You thought deleting the wrong VLAN on one switch stack was bad? How about doing it on 100 switches at the same time? Could be disastrous and a resume generating event. When automating things the blast radius is much larger because it’s so much easier and faster to deploy things than when you entered all of the commands manually or copy/pasting them in. When you do it manually you can often notice when something goes bad, maybe the TTY hangs or you catch something in the logs. When deploying the change en masse you aren’t logged in yourself so you might not catch what’s on the TTY or in the logs. Of course you should do testing but how many have a testing environment that matches up with their production? A typo or the wrong command can have a huge impact when the blast radius is so large. For this reason it’s even more important to have someone knowledgable that understand what needs to be done in a change, the risk of implementing the change and how the change can be recovered if needed to. The person also needs to understand how errors can be detected, what data needs to be gathered in that case and recovering gracefully (if possible). This requires expertise in both protocols, implementation and possibly CLI (if not using APIs). This all comes back to the point above regarding “you can’t automate what you don’t know”. Even if there isn’t an exact testing replica of production, large changes should be deployed in smaller pockets of the network first. These should be selected based on having the least impact on the organization if something goes wrong.

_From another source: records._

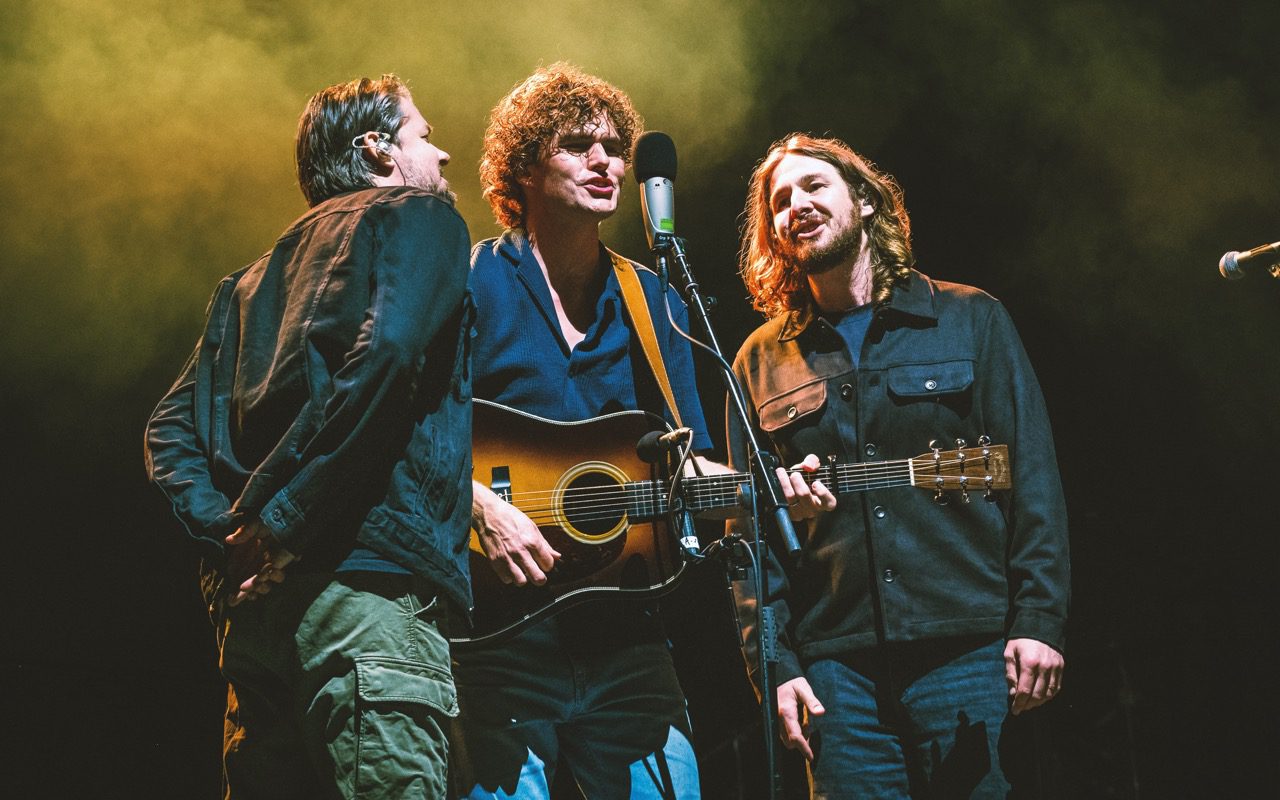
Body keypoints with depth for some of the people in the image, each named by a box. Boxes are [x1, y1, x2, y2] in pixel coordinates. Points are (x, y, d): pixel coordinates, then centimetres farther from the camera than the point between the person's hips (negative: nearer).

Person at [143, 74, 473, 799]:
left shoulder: (257, 276, 28)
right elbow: (386, 352, -14)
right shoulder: (420, 217, 6)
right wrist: (278, 521, -14)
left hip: (251, 604, 8)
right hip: (369, 577, -8)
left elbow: (173, 427, 21)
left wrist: (225, 527, 6)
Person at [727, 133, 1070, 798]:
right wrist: (773, 663, 0)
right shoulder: (761, 361, 12)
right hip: (837, 667, 2)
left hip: (969, 646, -1)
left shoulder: (970, 320, 8)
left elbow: (1032, 480, 2)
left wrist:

It’s not CCIE or automation. It’s CCIE and automation. I’m not saying everyone needs expert level knowledge. Someone with CCNA or CCNP level knowledge can become great netengs and combined with automation skills they will become really attractive and successful in the market. There’s still going to be a demand for experts though. Maybe not as many as today because implementation will not be the main factor, knowledge will be. You have to decide if you want to be the person that goes super deep and enjoys knowing the protocols inside out or if you are satisfied with knowing enough to work more with automation and looking up details as you go. Having a CCIE and automation skills will of course make you super attractive in the market. We also have to remember that not all organizations can or are willing to automate at this time for various reasons such as organizational structure, costs or fear of what’s new. It’s not wrong enjoying to work on the CLI. If that’s what you like, then do so. It might not last you a life time but hey, people are still doing COBOL… So don’t think that knowledge doesn’t matter. It does. More than ever. There are new job roles though and the market is changing (as it always does) so go for the thing that is most rewarding and interesting to YOU. Don’t forget about the fundamentals though… Or you might end up repeating mistakes of the past and blasting yourself out of orbit 🙂 Don’t be afraid to go for an expert level certification if you want to and if you don’t want to, that’s fine… Good luck!